The Internet has come an integral part of our everyday lives. We can’t even imagine a day without it. Surprisingly, the Covid-19 pandemic has accelerated Internet adoption faster than ever before. Today, we need the Internet for all basic day-to-day activities, whether it is for work from home or a child studying from home, or for live video conferencing with friends and relatives in different parts of the world, or for accessing entertainment activities via OTT platforms and social media.
However, India which is one of the fastest-growing countries in the world disappoints in terms of Internet speed. According to the Ookla global index, India stands at 122 out of 139 countries in terms of mobile broadband speed and 68 out of 180 in terms of fixed broadband speed. As of July 2021, India has mobile broadband download speeds of 17.77 Mbps and fixed broadband download speeds of 60.06 Mbps.
The Telecom Regulatory Authority of India (TRAI) has released its recommendations on “Roadmap to Promote Broadband Connectivity and Enhanced Broadband Speed”. TRAI wants the Indian government to look into issues such as India’s current Internet scenario, minimum broadband speed, infrastructure creation, and promoting broadband connectivity.
Let’s have a look into the salient features of the recommendations by TRAI:
- The definition of broadband has been reviewed by TRAI officials, and the minimum download speed for broadband connectivity in India has been increased fourfold, from the present 512 Kbps to 2 Mbps.
- Fixed broadband is divided into three categories based on download speeds: Basic, Fast and Super-Fast.
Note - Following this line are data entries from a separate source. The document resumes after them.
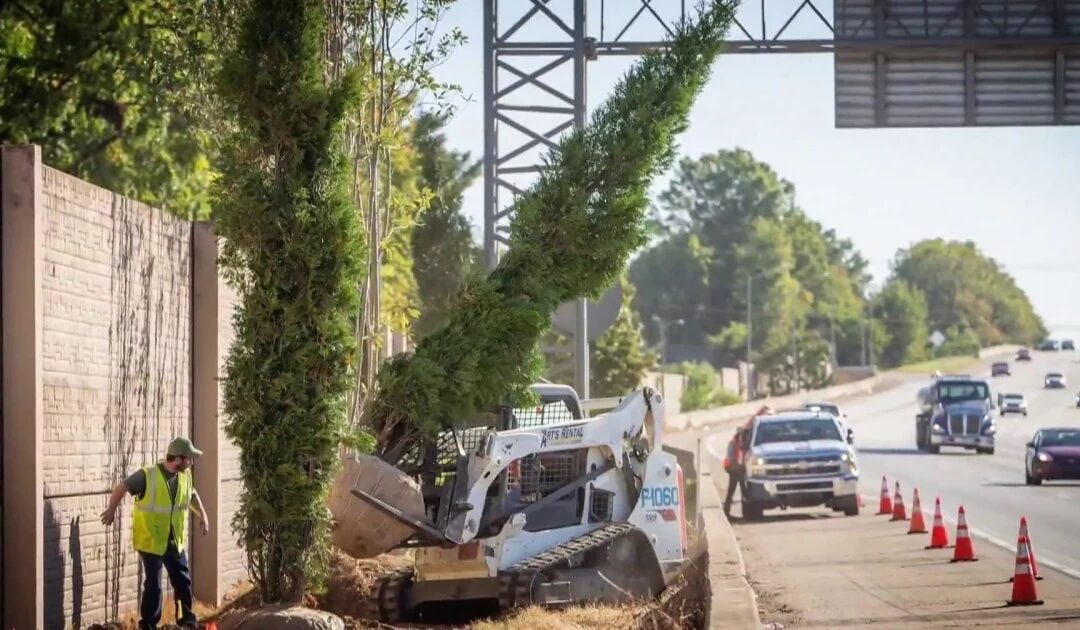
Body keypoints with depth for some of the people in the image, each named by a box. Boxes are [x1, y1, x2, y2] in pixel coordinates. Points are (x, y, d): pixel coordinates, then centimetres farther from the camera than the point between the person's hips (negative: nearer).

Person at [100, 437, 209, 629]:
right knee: (154, 585, -4)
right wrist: (112, 509, -18)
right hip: (151, 541, -6)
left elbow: (191, 494, 21)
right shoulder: (148, 476, -20)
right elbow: (121, 487, -12)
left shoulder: (185, 476, 0)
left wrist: (202, 514, 14)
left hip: (175, 541, 6)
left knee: (183, 581, 13)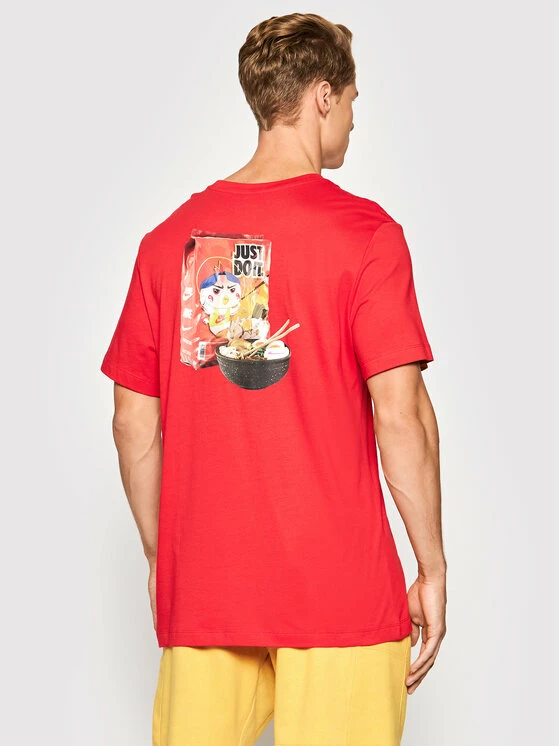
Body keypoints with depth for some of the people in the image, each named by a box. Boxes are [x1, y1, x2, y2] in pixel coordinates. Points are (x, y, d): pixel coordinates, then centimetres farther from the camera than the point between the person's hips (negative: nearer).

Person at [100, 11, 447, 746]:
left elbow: (133, 423, 6)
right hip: (339, 591, -4)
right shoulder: (364, 231, -7)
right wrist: (433, 568, -3)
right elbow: (401, 414, -12)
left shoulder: (168, 239, 5)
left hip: (200, 586, 4)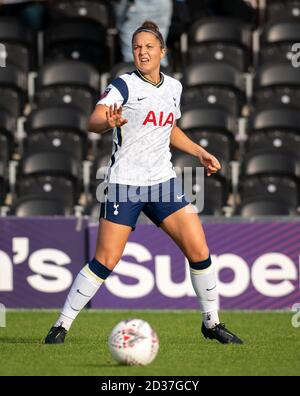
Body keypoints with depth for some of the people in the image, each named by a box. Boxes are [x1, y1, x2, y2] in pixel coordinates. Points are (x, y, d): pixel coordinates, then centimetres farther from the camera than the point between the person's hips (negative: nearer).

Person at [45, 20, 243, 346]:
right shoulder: (124, 85, -10)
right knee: (105, 261, -10)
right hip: (124, 182, -5)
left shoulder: (173, 87, 9)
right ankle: (62, 325, 2)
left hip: (163, 181, 5)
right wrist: (108, 122, -47)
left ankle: (212, 323, 14)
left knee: (199, 251, -3)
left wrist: (200, 152, 16)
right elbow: (93, 121, -25)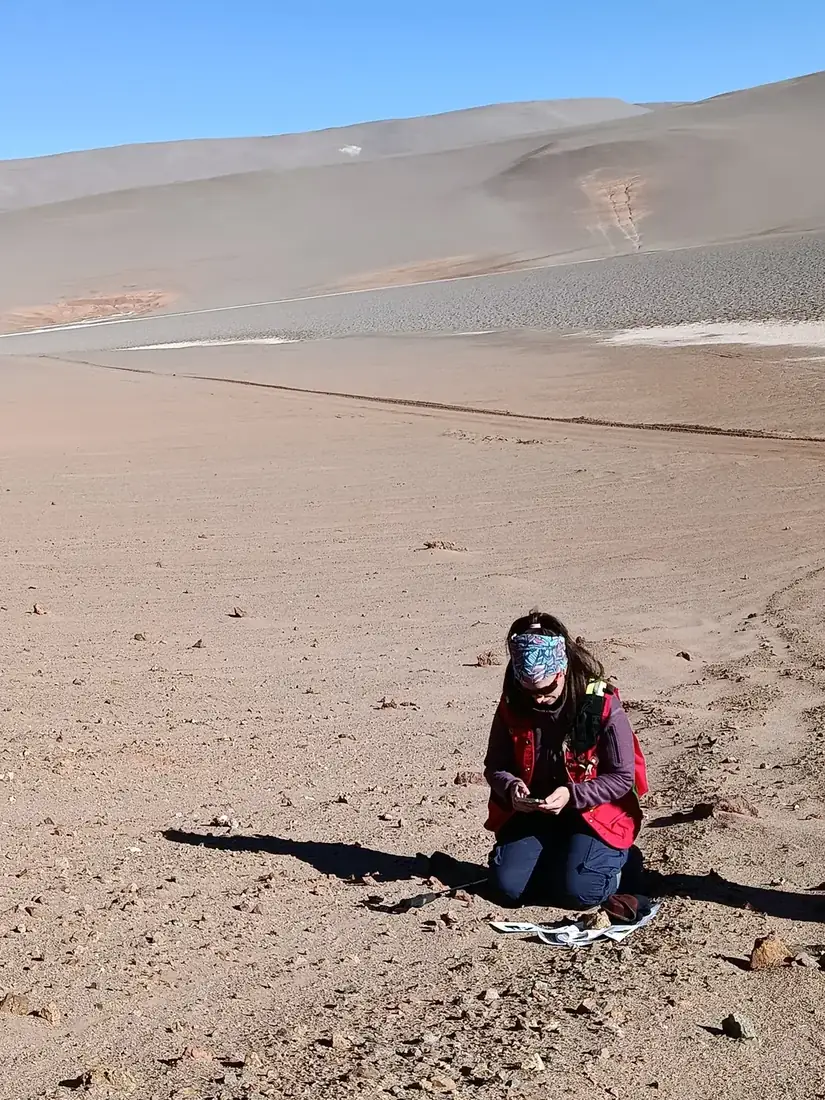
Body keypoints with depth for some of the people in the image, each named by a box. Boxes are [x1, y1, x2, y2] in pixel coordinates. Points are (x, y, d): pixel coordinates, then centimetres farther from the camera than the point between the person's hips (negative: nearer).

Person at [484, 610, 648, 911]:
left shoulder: (603, 706, -18)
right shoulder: (512, 706, -7)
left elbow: (622, 777, -14)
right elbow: (494, 766, 3)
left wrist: (572, 795, -28)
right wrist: (510, 787, -21)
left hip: (592, 813, -4)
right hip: (531, 813, 4)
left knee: (578, 891, -24)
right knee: (508, 886, -15)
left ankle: (614, 858, 11)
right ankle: (554, 856, 16)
(i) Basic Broadband which can serve up to five online individuals simultaneously while accessing light applications with a download speed ranging from 2 Mbps to 50 Mbps.
(ii) Fast Broadband which can serve up to five online individuals simultaneously while accessing moderate level applications with a download speed ranging from 50Mbps to 300 Mbps
(iii) Super-Fast Broadband is suitable for accessing high-use applications with a download speed greater than 300 Mbps. This would also be suitable for institutions such as hospitals, schools, business establishments, as well as IT professionals who are working from home using cloud-based resources.
- Indian government should consider reimbursing 50% of the monthly fixed-line broadband subscription charges, up to Rs. 200 per month per subscriber, to each rural fixed-line broadband subscriber through Direct Benefit Transfer (DBT) platform. Due to the fact that this will be in the form of DBT, users will receive the reimbursement directly in their linked bank accounts.
- TRAI Authority recommends that the government incentivize all broadband service providers in order to accelerate the growth of fixed-line broadband services in India. This incentive will be in the form of an exemption of license fee. However, the big service providers who have other revenue sources such as mobile services do not need to be incentivized.
- Smartphones have the potential to greatly facilitate the use of broadband services. Therefore, the authority have suggested that government can consider incentives for local device manufacturing which can further result in price cuts in mobile devices.
- In order to enhance mobile broadband speed in rural and remote areas, using BharatNet network, optical fiber connectivity with Service Level Agreements (SLA) should be made available to service providers for fiberisation of the cellular networks backhaul connectivity.
Food For Thought
The broadband subscriber base in India has significantly been increasing over the last 4-5 years. Between 2016 and 2020, the country has witnessed a 33% CAGR growth in the broadband subscriber base. As of June 2021, there are approximately 792.78 million broadband subscribers in India. About 44.6% of these comes from rural India. This is the reason India currently has the second-highest online population in the world, accounting for more than 10% of the world’s total internet users.